The Cache Hit Footnote That Deserves More Attention
The most underreported element of DeepSeek’s announcement is the permanent reduction in cache-hit pricing across its entire API suite to one-tenth of previous levels. Cache hits matter because in production AI applications — conversational systems that maintain context across sessions, RAG pipelines that repeatedly access the same knowledge base chunks, coding assistants that operate over the same codebase — a large fraction of inference volume is served from cache rather than computed from scratch.
At $0.003625 per million cached tokens, DeepSeek is effectively making cached inference nearly free. For production applications with high cache-hit rates — which experienced developers design for explicitly — effective per-query costs drop dramatically below even the headline input price. A developer running a coding assistant over a 500,000-token codebase context who achieves 70% cache hit rate is paying per-query economics that would have been impossible to budget at any Western provider’s prices.
The Regulatory Complexity
No analysis of DeepSeek pricing can ignore the regulatory dimension. The NIST CAISI evaluation framework has reviewed V4-Pro, and the model is currently available to U.S. developers without restriction. But the China AI talent export controls that became visible in May 2026 — and the broader context of U.S.-China technology decoupling — create a long-term availability risk that any enterprise architect building critical infrastructure on DeepSeek’s API must factor into their roadmap.

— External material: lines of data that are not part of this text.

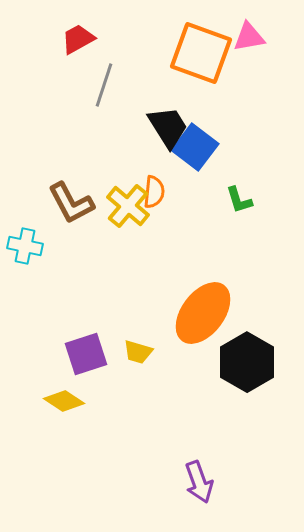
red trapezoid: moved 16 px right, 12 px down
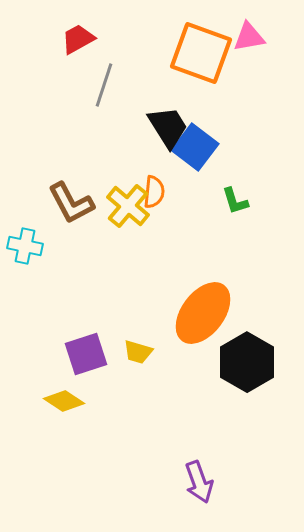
green L-shape: moved 4 px left, 1 px down
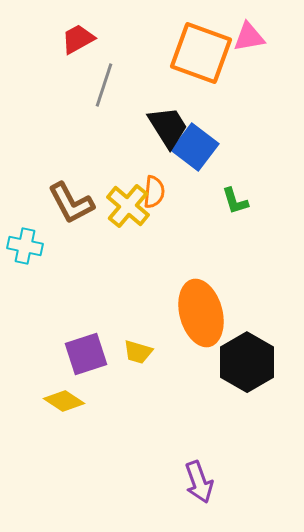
orange ellipse: moved 2 px left; rotated 52 degrees counterclockwise
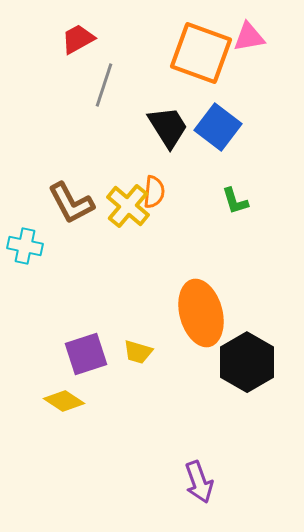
blue square: moved 23 px right, 20 px up
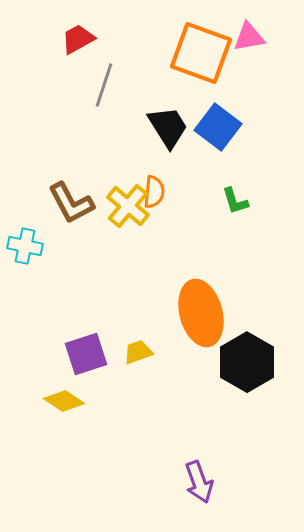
yellow trapezoid: rotated 144 degrees clockwise
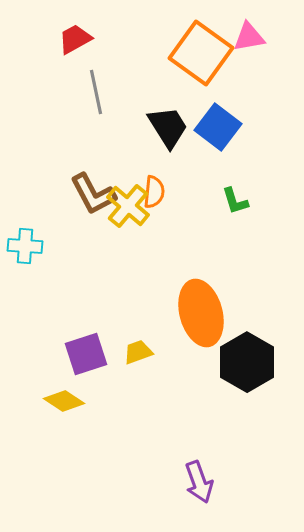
red trapezoid: moved 3 px left
orange square: rotated 16 degrees clockwise
gray line: moved 8 px left, 7 px down; rotated 30 degrees counterclockwise
brown L-shape: moved 22 px right, 9 px up
cyan cross: rotated 8 degrees counterclockwise
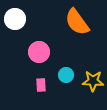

Some enterprises are already responding by running open-weight versions of DeepSeek models on their own infrastructure — either on-premise or in U.S.-based cloud — rather than using the hosted API. DeepSeek releases its models with weights publicly available, which means the pricing signal is about hosted API competition while the technology itself is accessible regardless of geopolitical developments.
For the broader AI industry, the permanent 75% price cut is less a pricing event than a market structure event. It establishes a new floor that competitors cannot ignore, and it does so at a capability level that makes the floor credible for a substantial portion of real enterprise workloads. The pricing war Satya Nadella and Sam Altman both alluded to in various earnings calls over the past year is no longer a future scenario. It is the present reality.